**Try it:**
Reproduce verbatim every line from the start of the records through the line holding "Fernet-Branca: a história do amaro símbolo da", inclusive, leaving the pictures out of your answer.

══════════

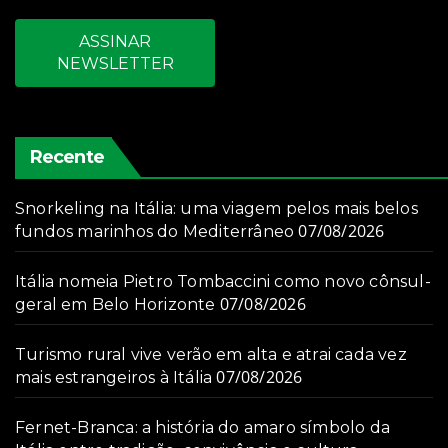
ASSINAR
NEWSLETTER
Recente
Snorkeling na Itália: uma viagem pelos mais belos
07/08/2026
fundos marinhos do Mediterrâneo
Itália nomeia Pietro Tombaccini como novo cônsul-
07/08/2026
geral em Belo Horizonte
Turismo rural vive verão em alta e atrai cada vez
07/08/2026
mais estrangeiros à Itália
Fernet-Branca: a história do amaro símbolo da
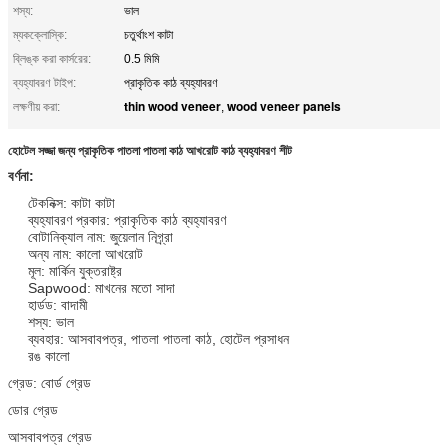
শস্য:
ভাল
ম্যকক্লোস্কি:
চতুর্থাংশ কাটা
ব্লিঙ্ক করা কার্সরের:
0.5 মিমি
ব্যহ্যাবরণ টাইপ:
প্রাকৃতিক কাঠ ব্যহ্যাবরণ
thin wood veneer
wood veneer panels
লক্ষণীয় করা:
,
হোটেল সজ্জা জন্য প্রাকৃতিক পাতলা পাতলা কাঠ আখরোট কাঠ ব্যহ্যাবরণ শীট
বর্ণনা:
টেকনিক্স: কাটা কাটা
ব্যহ্যাবরণ প্রকার: প্রাকৃতিক কাঠ ব্যহ্যাবরণ
বোটানিক্যাল নাম: জুয়েলান নিগ্র্রা
অন্য নাম: কালো আখরোট
মূল: মার্কিন যুক্তরাষ্ট্র
Sapwood: মাখনের মতো সাদা
হার্ডড: বাদামী
শস্য: ভাল
ব্যবহার: আসবাবপত্র, পাতলা পাতলা কাঠ, হোটেল প্রসাধন
রঙ কালো
গ্রেড: বোর্ড গ্রেড
ডোর গ্রেড
আসবাবপত্র গ্রেড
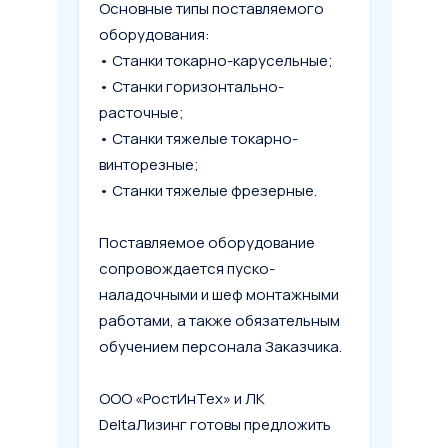
Основные типы поставляемого
оборудования:
• Станки токарно-карусельные;
• Станки горизонтально-
расточные;
• Станки тяжелые токарно-
винторезные;
• Станки тяжелые фрезерные.
Поставляемое оборудование
сопровождается пуско-
наладочными и шеф монтажными
работами, а также обязательным
обучением персонала Заказчика.
ООО «РостИнТех» и ЛК
DeltaЛизинг готовы предложить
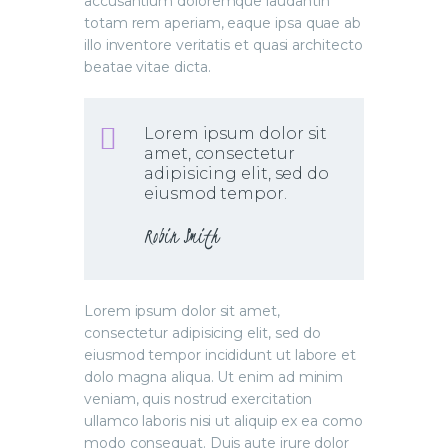
accusantium doloremque laudantin
totam rem aperiam, eaque ipsa quae ab
illo inventore veritatis et quasi architecto
beatae vitae dicta.
Lorem ipsum dolor sit
amet, consectetur
adipisicing elit, sed do
eiusmod tempor.
Robin Smith
Lorem ipsum dolor sit amet,
consectetur adipisicing elit, sed do
eiusmod tempor incididunt ut labore et
dolo magna aliqua. Ut enim ad minim
veniam, quis nostrud exercitation
ullamco laboris nisi ut aliquip ex ea como
modo consequat. Duis aute irure dolor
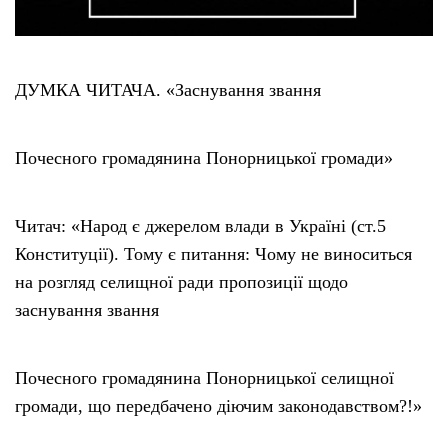
ДУМКА ЧИТАЧА. «Заснування звання
Почесного громадянина Понорницької громади»
Читач: «Народ є джерелом влади в Україні (ст.5
Конституції). Тому є питання: Чому не виноситься
на розгляд селищної ради пропозиції щодо
заснування звання
Почесного громадянина Понорницької селищної
громади, що передбачено діючим законодавством?!»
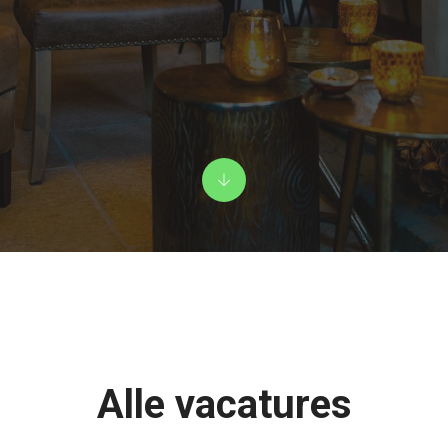
Alle vacatures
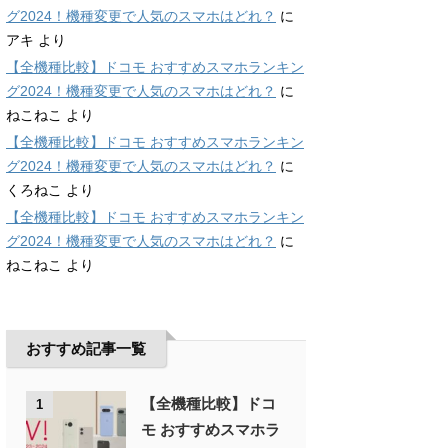
グ2024！機種変更で人気のスマホはどれ？
に
アキ
より
【全機種比較】ドコモ おすすめスマホランキン
グ2024！機種変更で人気のスマホはどれ？
に
ねこねこ
より
【全機種比較】ドコモ おすすめスマホランキン
グ2024！機種変更で人気のスマホはどれ？
に
くろねこ
より
【全機種比較】ドコモ おすすめスマホランキン
グ2024！機種変更で人気のスマホはどれ？
に
ねこねこ
より
おすすめ記事一覧
【全機種比較】ドコ
1
モ おすすめスマホラ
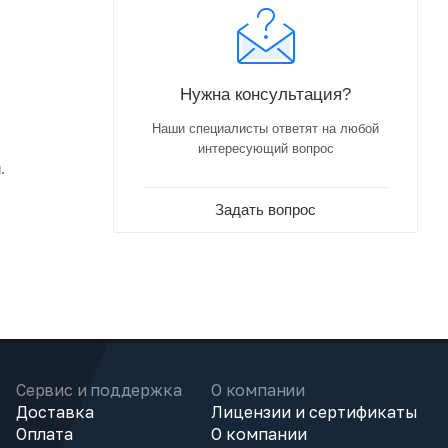
Нужна консультация?
Наши специалисты ответят на любой
интересующий вопрос
.
Задать вопрос
Сервис и поддержка
О компании
Доставка
Лицензии и сертификаты
Оплата
О компании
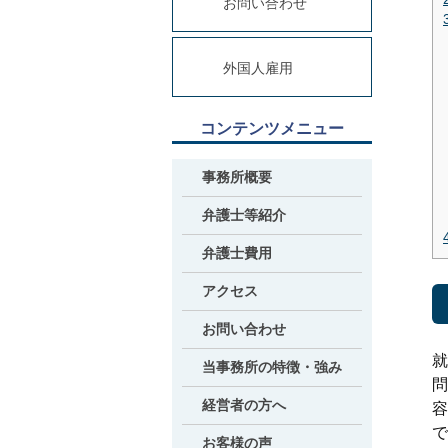
お問い合わせ
休み)
外国人雇用
コンテンツメニュー
事務所概要
弁護士等紹介
弁護士費用
アクセス
お問い合わせ
就
当事務所の特徴・強み
問
経営者の方へ
容
で
お客様の声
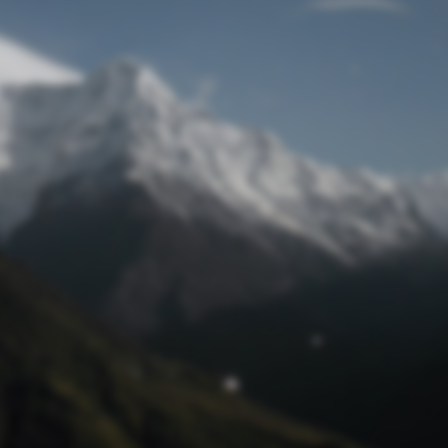
Passwort zurücksetzen
© Retro 2026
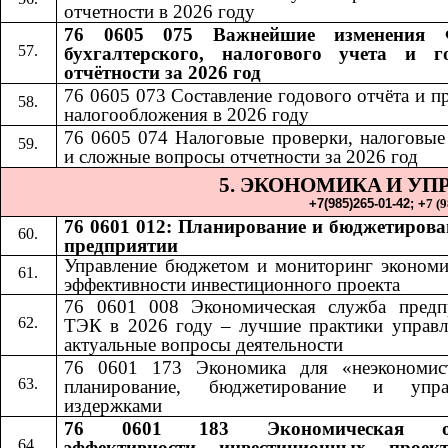
отчетности в 2026 году
76 0605 075 Важнейшие изменения 
бухгалтерского, налогового учета и г
отчётности за 2026 год
76 0605 073 Составление годового отчёта и п
налогообложения в 2026 году
76 0605 074 Налоговые проверки, налоговые
и сложные вопросы отчетности за 2026 год
5. ЭКОНОМИКА
И УП
​​
+7(985)265-01-42;​​
+
7 (
76 0601 012: Планирование и бюджетирова
предприятии
Управление бюджетом и мониторинг экономи
эффективности инвестиционного проекта
76 0601 008 Экономическая служба предп
ТЭК в 2026 году – лучшие практики управл
актуальные вопросы деятельности
76 0601 173 Экономика для «неэкономис
планирование, бюджетирование и упра
издержками
76 0601 183 Экономическая оц
эффективности инвестиционных проек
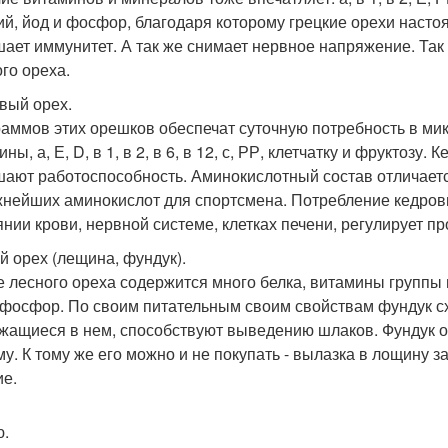
ий, йод и фосфор, благодаря которому грецкие орехи насто
ает иммунитет. А так же снимает нервное напряжение. Так 
ого ореха.
вый орех.
раммов этих орешков обеспечат суточную потребность в ми
ны, а, Е, D, в 1, в 2, в 6, в 12, с, РР, клетчатку и фруктоз
ают работоспособность. Аминокислотный состав отличает
жнейших аминокислот для спортсмена. Потребление кедров
янии крови, нервной системе, клетках печени, регулирует п
й орех (лещина, фундук).
е лесного ореха содержится много белка, витамины группы в,
 фосфор. По своим питательным своим свойствам фундук сх
жащиеся в нем, способствуют выведению шлаков. Фундук о
му. К тому же его можно и не покупать - вылазка в лощину
ие.
.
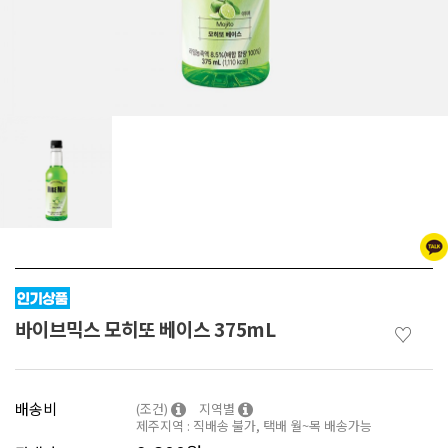
바이브믹스 모히또 베이스 375mL
♡
배송비
(조건)
지역별
제주지역 : 직배송 불가, 택배 월~목 배송가능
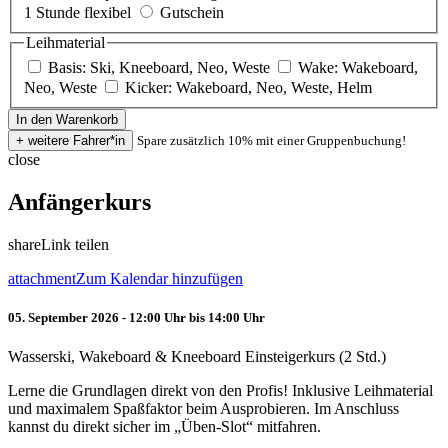
1 Stunde flexibel
Gutschein
Leihmaterial
Basis: Ski, Kneeboard, Neo, Weste
Wake: Wakeboard,
Neo, Weste
Kicker: Wakeboard, Neo, Weste, Helm
Spare zusätzlich 10% mit einer Gruppenbuchung!
close
Anfängerkurs
share
Link teilen
attachment
Zum Kalendar hinzufügen
05. September 2026 - 12:00 Uhr bis 14:00 Uhr
Wasserski, Wakeboard & Kneeboard Einsteigerkurs (2 Std.)
Lerne die Grundlagen direkt von den Profis! Inklusive Leihmaterial
und maximalem Spaßfaktor beim Ausprobieren. Im Anschluss
kannst du direkt sicher im „Üben-Slot“ mitfahren.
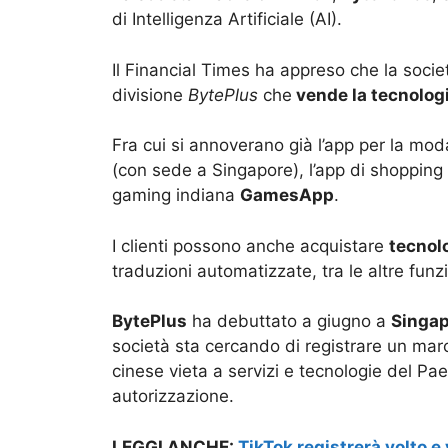
di Intelligenza Artificiale (AI).
Il Financial Times ha appreso che la soci
divisione
BytePlus
che
vende la tecnolog
Fra cui si annoverano già l’app per la m
(con sede a Singapore), l’app di shoppin
gaming indiana
GamesApp
.
I clienti possono anche acquistare
tecnolo
traduzioni automatizzate, tra le altre funzi
BytePlus
ha debuttato a giugno a
Singa
società sta cercando di registrare un marc
cinese vieta a servizi e tecnologie del Pa
autorizzazione.
LEGGI ANCHE:
TikTok registrerà volto e 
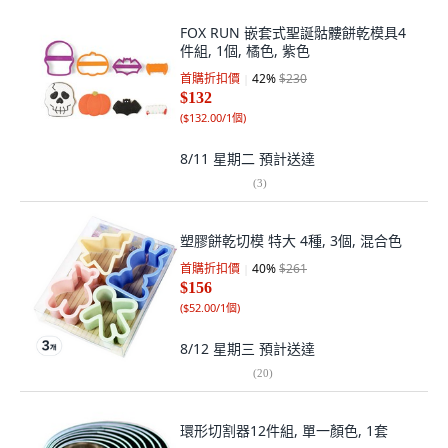
FOX RUN 嵌套式聖誕骷髏餅乾模具4
件組, 1個, 橘色, 紫色
首購折扣價
42
%
$230
$132
(
$132.00/1個
)
8/11 星期二
預計送達
(
3
)
塑膠餅乾切模 特大 4種, 3個, 混合色
首購折扣價
40
%
$261
$156
(
$52.00/1個
)
8/12 星期三
預計送達
(
20
)
環形切割器12件組, 單一顏色, 1套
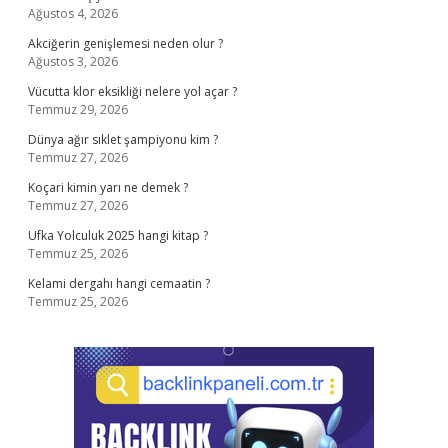
Ağustos 4, 2026
Akciğerin genişlemesi neden olur ?
Ağustos 3, 2026
Vücutta klor eksikliği nelere yol açar ?
Temmuz 29, 2026
Dünya ağır sıklet şampiyonu kim ?
Temmuz 27, 2026
Koçari kimin yarı ne demek ?
Temmuz 27, 2026
Ufka Yolculuk 2025 hangi kitap ?
Temmuz 25, 2026
Kelami dergahı hangi cemaatin ?
Temmuz 25, 2026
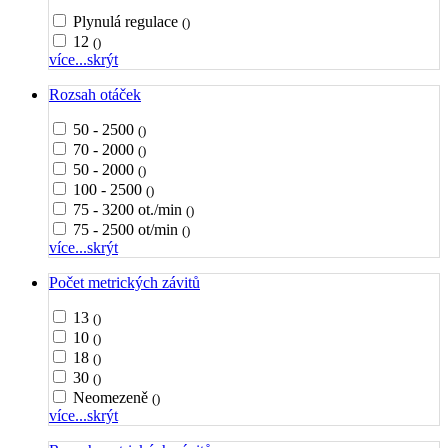
Plynulá regulace
()
12
()
více...
skrýt
Rozsah otáček
50 - 2500
()
70 - 2000
()
50 - 2000
()
100 - 2500
()
75 - 3200 ot./min
()
75 - 2500 ot/min
()
více...
skrýt
Počet metrických závitů
13
()
10
()
18
()
30
()
Neomezeně
()
více...
skrýt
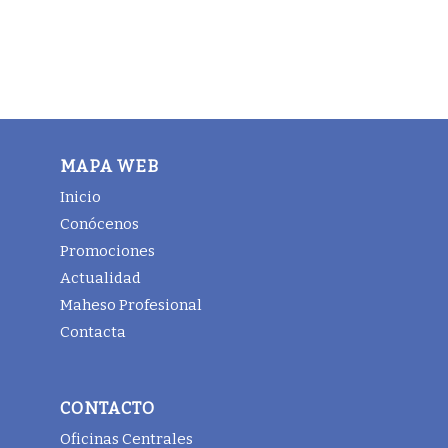
MAPA WEB
Inicio
Conócenos
Promociones
Actualidad
Maheso Profesional
Contacta
CONTACTO
Oficinas Centrales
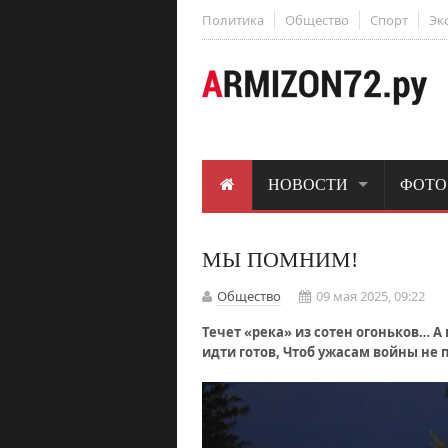
Политика
Общество
Спорт
Эк
НОВОСТИ
ФОТО
МЫ ПОМНИМ!
Общество
09 мая 2025, 09:22
Течет «река» из сотен огоньков… А
идти готов, Чтоб ужасам войны не 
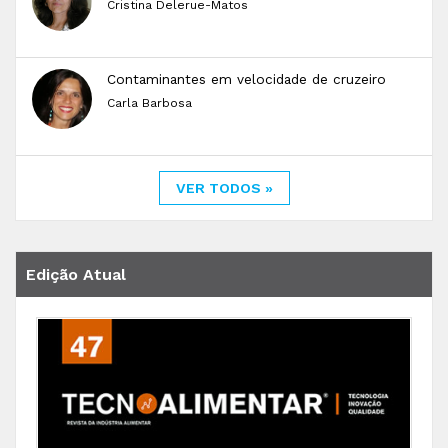
Cristina Delerue-Matos
Contaminantes em velocidade de cruzeiro
Carla Barbosa
VER TODOS »
Edição Atual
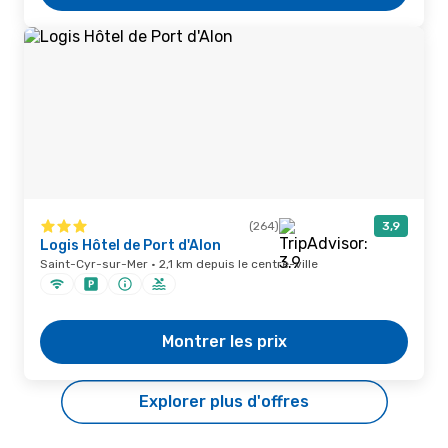
(264)
3,9
Logis Hôtel de Port d'Alon
Saint-Cyr-sur-Mer · 2,1 km depuis le centre-ville
Montrer les prix
Explorer plus d'offres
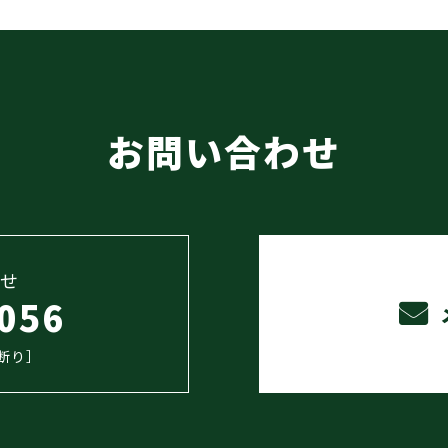
お問い合わせ
せ
056
お断り］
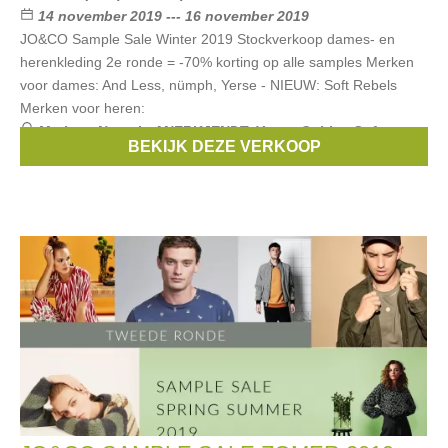
14 november 2019 --- 16 november 2019
JO&CO Sample Sale Winter 2019 Stockverkoop dames- en
herenkleding 2e ronde = -70% korting op alle samples Merken
voor dames: And Less, nümph, Yerse - NIEUW: Soft Rebels
Merken voor heren:
Merken:
Numph
,
ANERKJENDT
,
Yerse
,
Gabba
,
Soft
BEKIJK DEZE VERKOOP
Rebels
, ...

══════════

**Exercise response:**
ASSINAR
NEWSLETTER
Recente
Snorkeling na Itália: uma viagem pelos mais belos
07/08/2026
fundos marinhos do Mediterrâneo
Itália nomeia Pietro Tombaccini como novo cônsul-
07/08/2026
geral em Belo Horizonte
Turismo rural vive verão em alta e atrai cada vez
07/08/2026
mais estrangeiros à Itália
Fernet-Branca: a história do amaro símbolo da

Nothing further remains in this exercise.